“Oh, she’ll change her mind!” said Cap’n Ira, wagging his head.
“Do you think so? Not so easy. You’d ought to know by this time how firm Ida May can be.”
“The Lord help Tunis then,” said Cap’n Ira emphatically. “But his loss is our gain. Ain’t no two ways about that.”
Sheila’s secret thoughts were not calculated to calm her soul. Her determination braced her body as well as her mind to go about her daily tasks with her usual thoroughness, but she could not confront the old people with even a ghost of her usual smile. So she kept out of their way as much as possible and communed alone with her bitter thoughts.
The uncertainty of what Ida May was doing and saying down there in Big Wreck Cove was not all that agitated Sheila. Her conscience, so long lulled by her peaceful existence here with the two old people, was now continually censuring her.
Sin brings its own secret punishment, though the sinner may hide the effects of the punishment for a long time. But Sheila could not now conceal the effect of the mental pain and the remorse she suffered.
Of one thing she might be sure. The neighbors had not as yet heard about the real Ida May or heard her story. Otherwise some of the women living on the Head would have been in to hear the particulars from Prudence.
But that afternoon the throaty chug of Elder Minnett’s little car—it had created almost a scandal in Big Wreck Cove when he bought it—was heard mounting the road to the Head.
“I swan!” commented Cap’n Ira, who sat at the sunny sitting-room window, for it was a cold day. “Here comes that tin wagon of the elder’s. But he’s alone. Get on your best bib and tucker, Prudence, for there ain’t any doubt but what he’s headin’ in this way.”
“Oh, dear me!” fluttered his wife. “I wonder what he’s going to say. Make the tea strong, Ida May. The elder likes it so it’ll about bear up an egg. And open a jar of that quince jam. I wish we had fresh biscuits, although them you made for dinner were light as feathers.”
“I’ll make some now. There’s a hot oven,” replied the girl.
“No, no,” interposed Cap’n Ira firmly. “I want you should sit in here with us and hear all the elder’s got to say.”
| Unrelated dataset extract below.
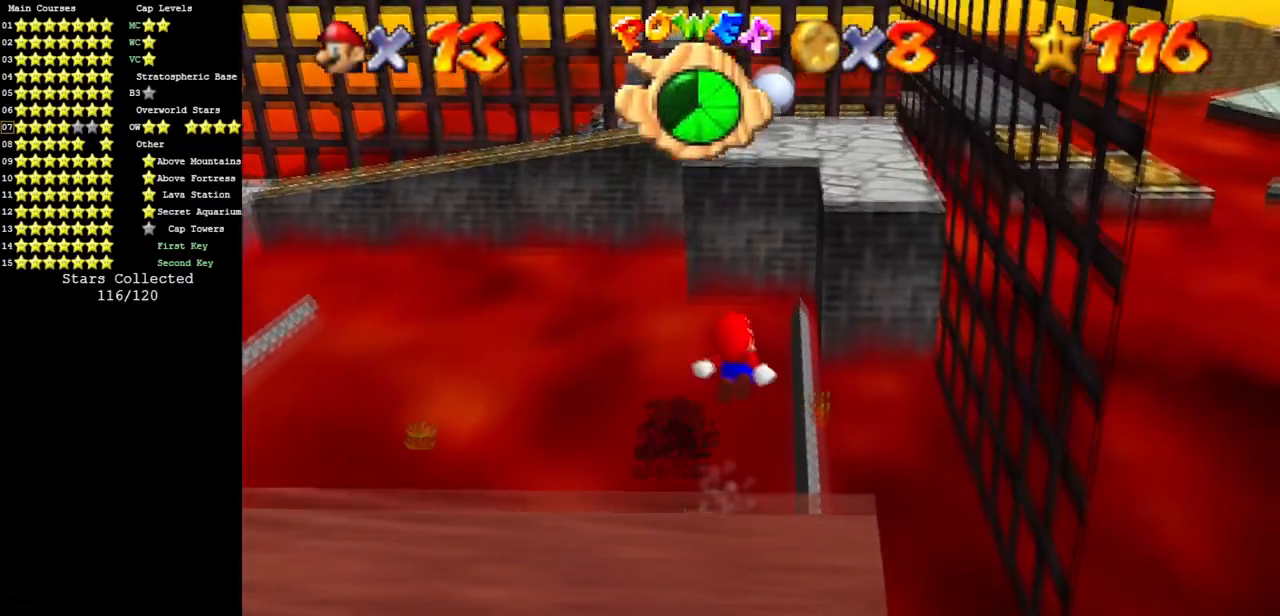
{"buttons": [], "left_stick": "up", "events": []}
“Perhaps, Uncle Ira, he will want to talk to you and Aunt Prue privately.”
“There won’t be no private talk about you, Ida May,” snorted the captain, his keen eyes sparkling. “Not much! If he’s got anything to say to your aunt and me, he’s got to say it in your hearing.”
The elder was a tall and bony man with a stiff brush of gray beard and bushy hair to match, which seemed as uncompromising as his doctrinal discourses in the pulpit. He was an old-fashioned preacher, but not wholly an old-fashioned thinker.
Sheila had thought, on the few occasions when she had met him away from his pulpit, that there was an undercurrent of humanity in him quite equal to that in Cap’n Ira Ball, but his personal appearance and rather gruff manner made it difficult for one to be sure of the measure of his tenderness.